Cassie’s Lioness assignment was intended to keep everybody safe, but it was awkward. As people approached either an auto or pedestrian checkpoint, men were separated from women and Cassie and her partner searched the women for contraband. “It was uncomfortable, touching a complete stranger,” says Cassie, “It was hot, and everybody was sweaty.” Older women were typically covered by burkas, while young women looked like U-M students who shopped at a used-clothing store, some with headscarves and some without.
While initially unhappy about the assignment, Cassie learned to appreciate it; it was her only contact with local citizens during her time in Iraq. When Cassie deployed to Iraq a second time, she requested a Lioness assignment.
Much has happened since that assignment. Cassie returned to the US, married another Marine, and returned to Michigan. After another semester at U-M Flint, she transferred to Ann Arbor. “I always wanted to go to Michigan,” she says, “I remember rooting for the Wolverines when I was little.”
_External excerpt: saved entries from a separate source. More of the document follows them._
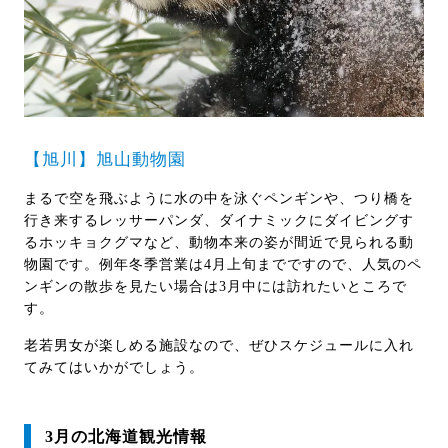
【旭川】旭山動物園
まるで空を飛ぶように水の中を泳ぐペンギンや、つり橋を
行き来するレッサーパンダ、ダイナミックにダイビングす
るホッキョクグマなど、動物本来の姿が間近で見られる動
物園です。例年冬季営業は4月上旬までですので、人気のペ
ンギンの散歩を見たい場合は3月中には訪れたいところで
す。
老若男女が楽しめる施設なので、ぜひスケジュールに入れ
てみてはいかがでしょう。
3月の北海道観光情報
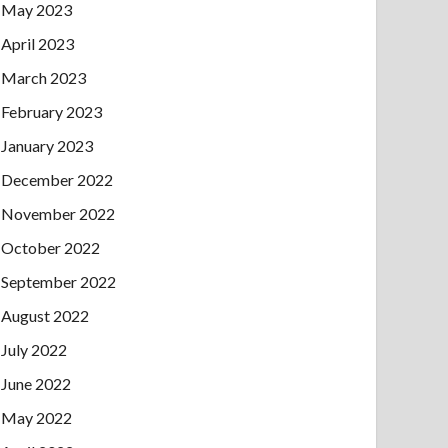
May 2023
April 2023
March 2023
February 2023
January 2023
December 2022
November 2022
October 2022
September 2022
August 2022
July 2022
June 2022
May 2022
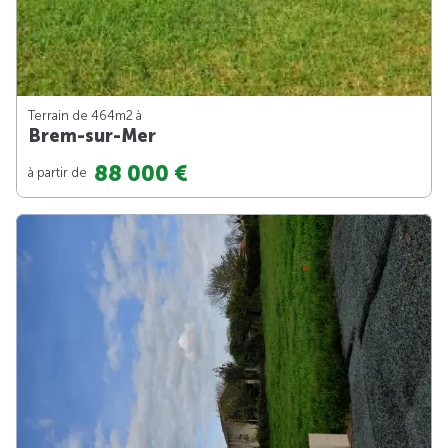
Terrain de 464m
2
à
Brem-sur-Mer
88 000 €
à partir de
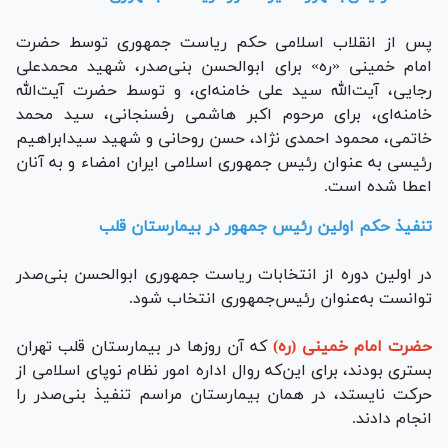
پس از انقلاب اسلامی حکم ریاست جمهوری توسط حضرت
امام خمینی «ره» برای ابوالحسن بنی‌صدر، شهید محمدعلی
رجایی، آیت‌الله سید علی خامنه‌ای، و توسط حضرت آیت‌الله
خامنه‌ای، برای مرحوم اکبر هاشمی رفسنجانی، سید محمد
خاتمی، محمود احمدی نژاد، حسن روحانی و شهید سیدابراهیم
رئیسی به عنوان رئیس جمهوری اسلامی ایران امضاء و به آنان
اعطا شده است.
تنفیذ
حکم
اولین رئیس جمهور در بیمارستان قلب
در اولین دوره از انتخابات ریاست جمهوری ابوالحسن بنی‌صدر
توانست به‌عنوان رئیس‌جمهوری انتخاب شود.
حضرت امام خمینی (ره)
که آن روز‌ها در بیمارستان قلب تهران
بستری بودند، برای این‌که روال اداره امور نظام نوپای اسلامی از
حرکت نایستد، در همان بیمارستان مراسم تنفیذ بنی‌صدر را
انجام دادند.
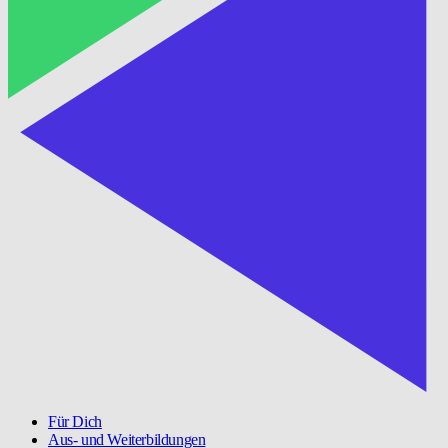
Für Dich
Aus- und Weiterbildungen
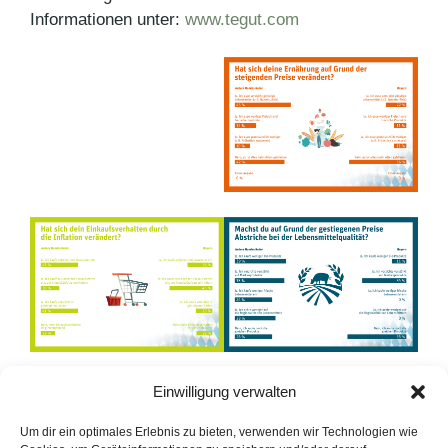
Informationen unter:
www.tegut.com
Einwilligung verwalten
Kategorien
Pressemitteilungen
Schlagwörter
Inflation
,
tegut
,
Verbraucherverhalten 2023
Um dir ein optimales Erlebnis zu bieten, verwenden wir Technologien wie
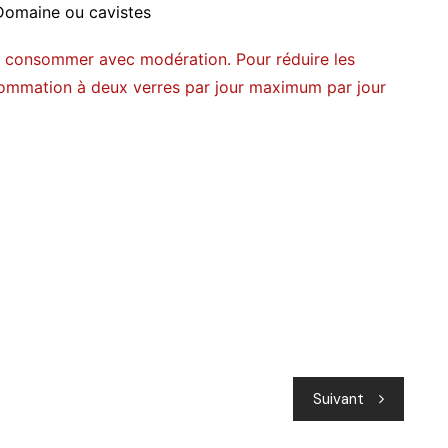
 Domaine ou cavistes
 À consommer avec modération. Pour réduire les
nsommation à deux verres par jour maximum par jour
Suivant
Cassie and fellow student veterans introduced the documentary Lioness in the Hatcher Library Gallery as part of Veterans Week 2012. Lioness looks at the changing role of women in the military, where women are no longer assigned only to traditional jobs like nurse or administrative aide but are attached to weapon-toting combat units. The film follows the first group of women to serve in active military combat during the 2003 U.S. invasion of Iraq, and extends beyond their experiences on the battlefield to depict the challenges the women faced upon returning home. The DVD is available to check out from the Askwith Media Library.